Real men, the characters also suggest, played heroic roles in World War II. Lenny and Sam, for example, indulge in a fantasy about Sam’s moneyed American passenger:
LENNY. He was probably a colonel, or something, in the American Air Force.
SAM. Yes
LENNY. Probably a navigator, or something like that, in a Flying Fortress. Now he’s most likely a high executive in a worldwide group of aeronautical engineers.
SAM. Yes
LENNY. Yes, I know the kind of man you’re talking about (14).

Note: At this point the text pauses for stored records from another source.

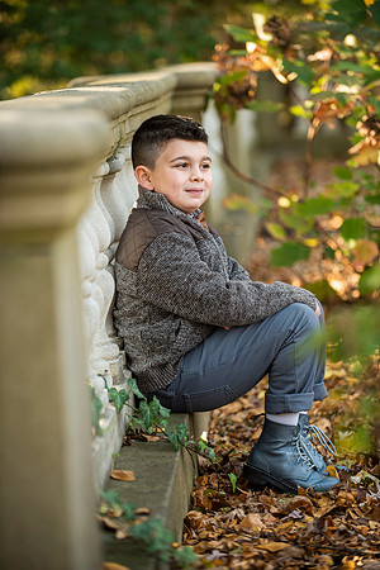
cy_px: 285
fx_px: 2375
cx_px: 190
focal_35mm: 150
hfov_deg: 9.1
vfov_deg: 13.7
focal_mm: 150
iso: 250
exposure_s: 1/200
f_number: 3.5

The American passenger even gifts Sam phallic cigars, ostentatious symbols of virility that imply the recipients (hitherto lacking them) are in some way emasculated. Sam will dole these same cigars out to his family in Act II.
In Act I, Scene 2, Lenny is again wistful when imagining what he might have done during the war. He tells Ruth: “…if I’d been a soldier in the last war—say in the Italian campaign—I’d probably have found myself in Venice” (30). Lenny’s lack of wartime experience haunts him and is a defining difference between his generation and older veterans of the fighting. Peacetime has not given Lenny the same opportunities. Instead, his sense of himself as a man has been bound up in his treatment of women; he has fought women, not Nazis, in his bid to prove his manliness. After fantasizing about the war, he presses himself on Ruth, as if conquering her compensates for his thwarted military ambitions. “Do you mind if I hold your hand?” he says (30). However, Ruth is not the willing submissive Lenny hopes for and turns the tables on him. His distress at this situation hints at a masculinity in crisis in Pinter’s world of 1960s Britain—a wellspring for the violence that bubbles beneath the play’s surface.